礫
光が現れれば闇が生まれると、確かどこかで読んだ気がする。こんな厨二くさった言葉なんてそのときはただ軽く流していただけだった。それが今となっては、大分重たい言葉となっている。
形も歪で色も定まらない僕は、ずっと安定を探してごろごろと転がっていた。そんな僕を見て、誰も僕に触れようとはしなかった。触れさせもしなかったのだが。
とある日、それはやってきた。はじめまして、こんにちは。どうせお前も周りにいるだけなんだろうと僕はまた転がり始めようとした。だけど、転がろうと思ってもうまく転がらない。微かな温度まで感じる。

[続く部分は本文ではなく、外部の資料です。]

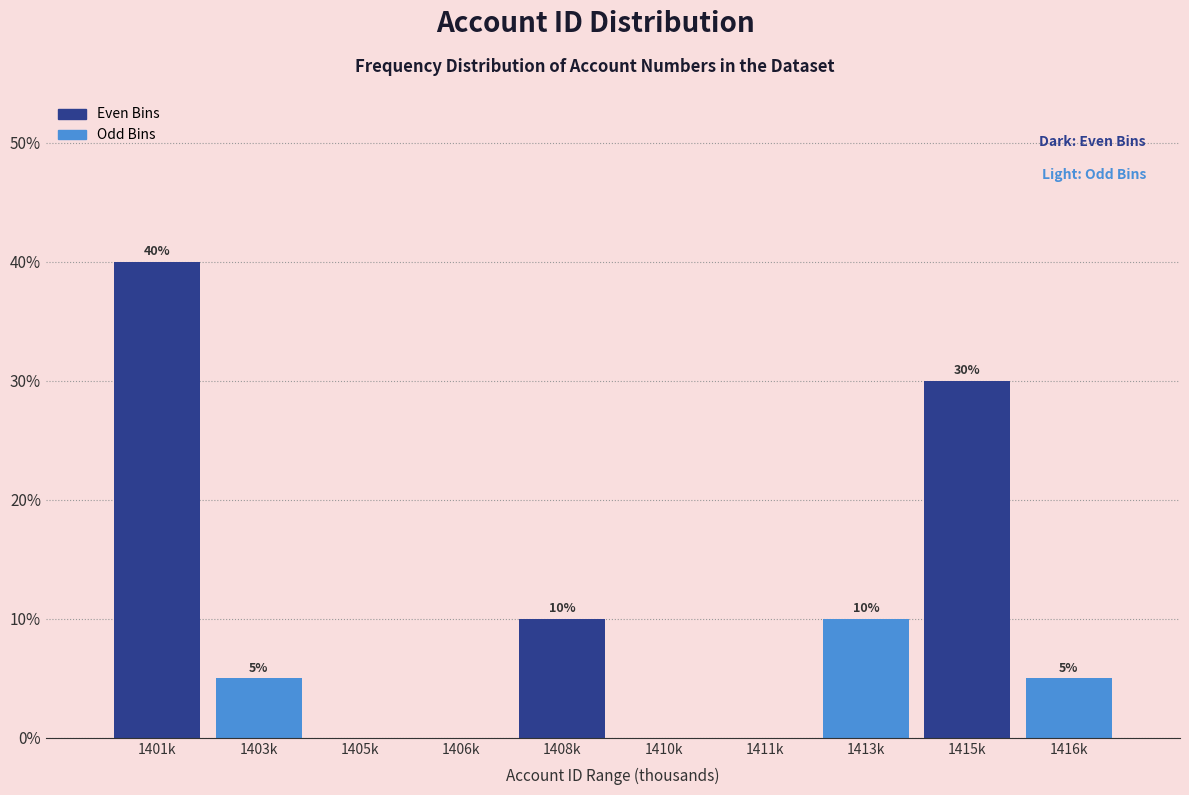

Reading left to right, what are all the values shown in this chart?

1401k=40	1403k=5	1405k=0	1406k=0	1408k=10	1410k=0	1411k=0	1413k=10	1415k=30	1416k=5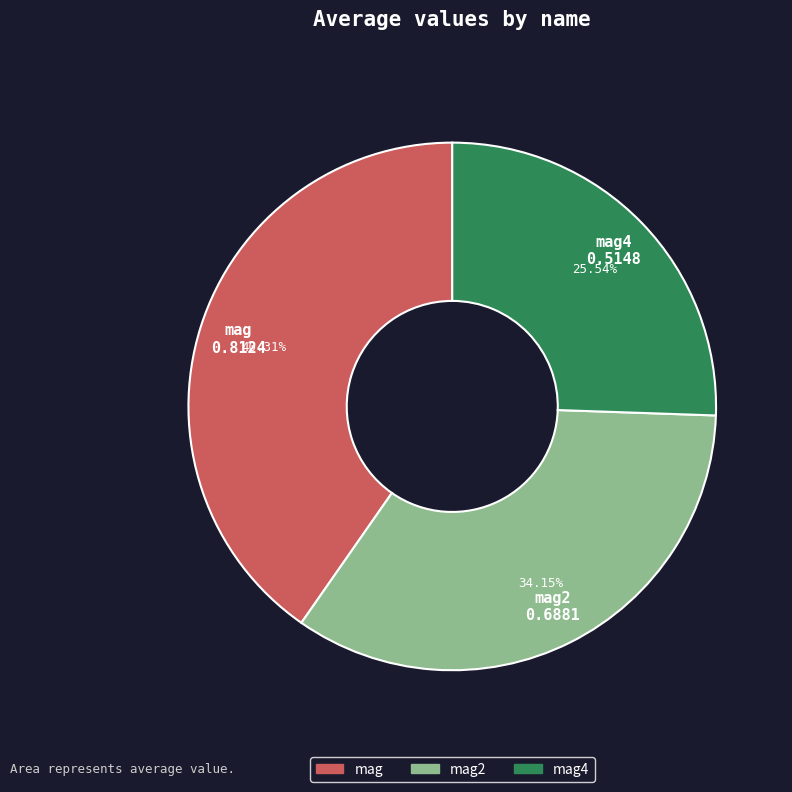

How many segments does this pie chart have?

3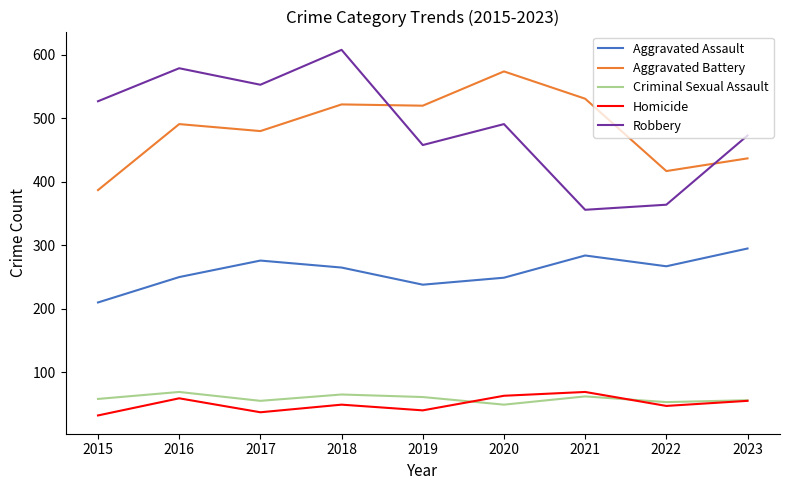

What is the minimum value shown in the chart?

32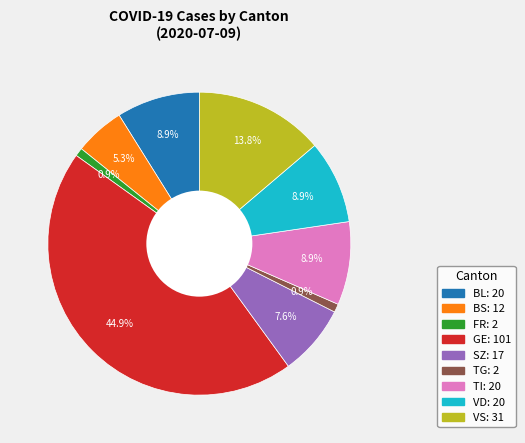

Is there a majority slice in this chart?

No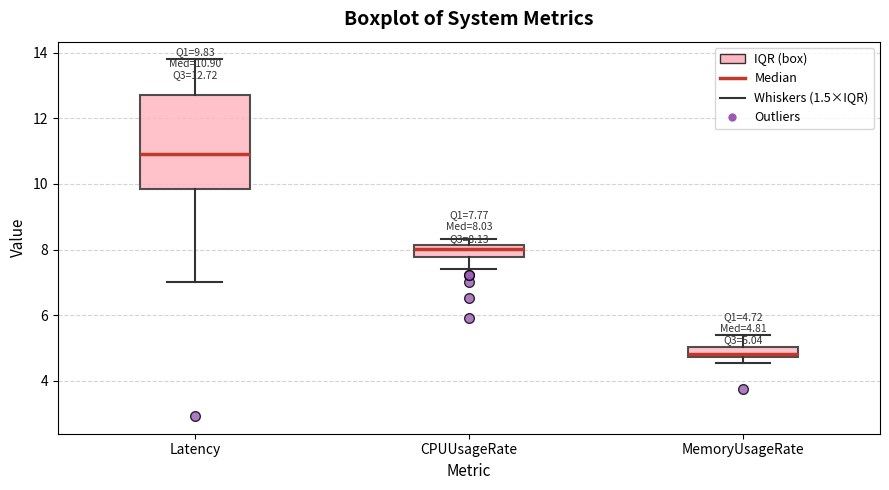

Which box is the tallest, from its lower edge to its upper edge?

Latency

それは歪な僕を、少しずつ形どっていった。凹凸を滑らかにして、所々に模様をつけて、たまに失敗して凹ましてしまったり、数えきれない色で彩ったり。定まらなかった僕が、段々定まってくる。この気持ちを2文字で答えなさい。
これが安心
僕はまだ転がるのをやめたわけではないが、帰るところがあるというのはすべての根っことなっている。最後にはここに戻ってくればいい。転がり続ける毎日は終わった。
終わったはずだったんだ。
それは僕を形作ったが、まだ見ていないし触れてもいない部分がある。それは転がる僕の内側のこと。
僕自信もあまりよく分からないところなのであるが、ただひとつ分かるのは色だけ。
今までは僕がころころと変えていた色と反対の色だった。それが現れてからというものの、段々色を持たなくなってきた。ただ、白ではない。どんどんと黒に変わっていくのだった。
全体が黒くなるのではなくまるでダルメシアンのぶち模様のような、半紙に垂らしてしまった墨汁のような、そんな広がりかたで日に日に黒が増えていく。
僕の外側は綺麗に彩られているのに、なぜ内側は色が抜けていくのだろうか。
そして、それが形作った僕はまた、少しずつ歪み始めている。でもそれは、僕に再び触れてこようとはしない。手は伸ばしながら、触れない。
それの見る先は今、僕ではない。何なのか確認する勇気は僕にはなかった。
僕は今、ごろごろと転がっている。
帰るべきところに帰るのか、帰られるのか分からず、ずっとごろごろと転がっているだけだ。